Review: The Goddess and the Thief, by Essie Fox

 

The Goddess and the Thief

The Goddess and the Thief  by Essie Fox (Orion)

When I put a little reviewette of this book on Instagram I really didn’t expect to hear back from the author, but I did. A thank you and “you made my day” for my photo and a very few words. Really, it was the least I could do for a book I enjoyed so much it could almost have been written for me. So many boxes ticked…but we’ll come to that.

I borrowed this from the library, yes I AM making an effort to not be walled in by my own books/bankrupted by bibliophily, and initially it was the startling lime green and pink cover that caught my eye (well done boldandnoble.com). The words “A dark Victorian novel, a diamond, a curse, an obsession” lured me further in. How could it not! within you find reference to and influcence from; The Moonstone (Wilkie Collins does seem to haunt this book), The Secret Garden, Indian myth, the history of the East India Company, a seriously complicated and dangerous theft, a little celtic myth, dodgy Victorian seances, actual spirits of the dead, opium addiction, obsession (of all kinds), class, Victorian social morality, and the end seeming not to really be The End at all. In all, it’s like I’d given Essie Fox a list of “all my favourite things in books” and she’d written the book.

Alice Willoughby is sent from India to live with her Aunt Mercy in Windsor, leaving her beloved ayah behind. Her ayah had been, in the eyes of Alice’s father, almost been turning the child native. Alice’s father, Charles Willoughby, goes back to India where he meets his end – and so Alice is at the mercy of Mercy – a Victorian spiritualist of the charlatan kind. Many strange things ensue – not least the appearance of mysterious Mr Tilsbury – and Alice is drawn into a plot to steal the Koh-i-Noor diamond.
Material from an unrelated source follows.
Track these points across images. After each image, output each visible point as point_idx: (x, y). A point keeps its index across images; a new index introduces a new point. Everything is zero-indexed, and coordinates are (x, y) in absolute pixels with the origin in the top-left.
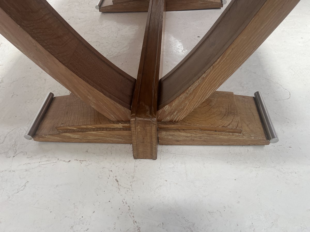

Even though the planned theft is particularly audacious, it’s not truly the heart of the story. The heart is, I think, the question of belief, desire and trust. There’s a druggy wooziness pervading  the whole tale, which we hear unfold mainly via our narrator Alice (is she reliable or not?) and the internal dialogue, or “thoughts – never heard” of other characters. Essie Fox takes us  from India; its gods and godesses and it’s percieved (from a Victorian English person’s point of view) sensuality, to cold, uptight on the surface 19th century Windsor. It is told in vivid language, which had this reader enthralled to the point of not being able to put the book down.